Provided entries section start

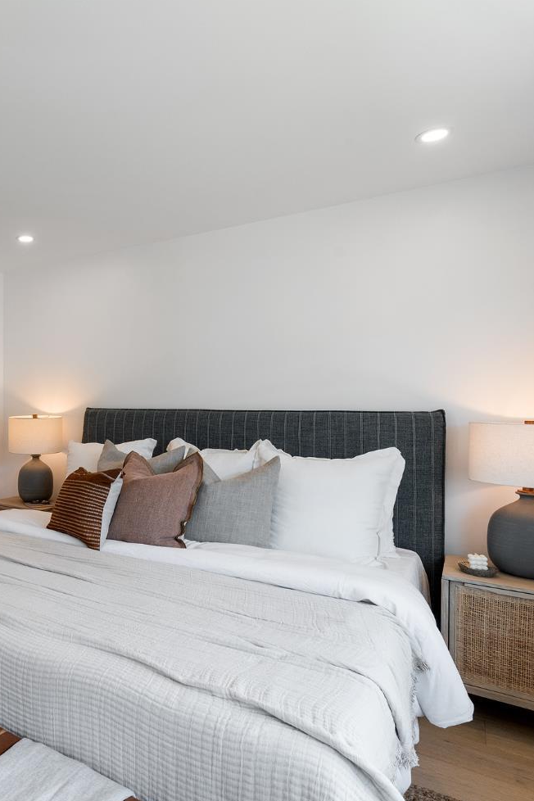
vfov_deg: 76.1
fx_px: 512
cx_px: 27
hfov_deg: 47.8
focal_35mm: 23
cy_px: 403
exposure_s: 1/50
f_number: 9
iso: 400
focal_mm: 15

Provided entries section end

**Task brief**
Leave out the pictures and return the rest of the records exactly.

**Your solution**
vfov_deg: 76.1
fx_px: 512
cx_px: 27
hfov_deg: 47.8
focal_35mm: 23
cy_px: 403
exposure_s: 1/50
f_number: 9
iso: 400
focal_mm: 15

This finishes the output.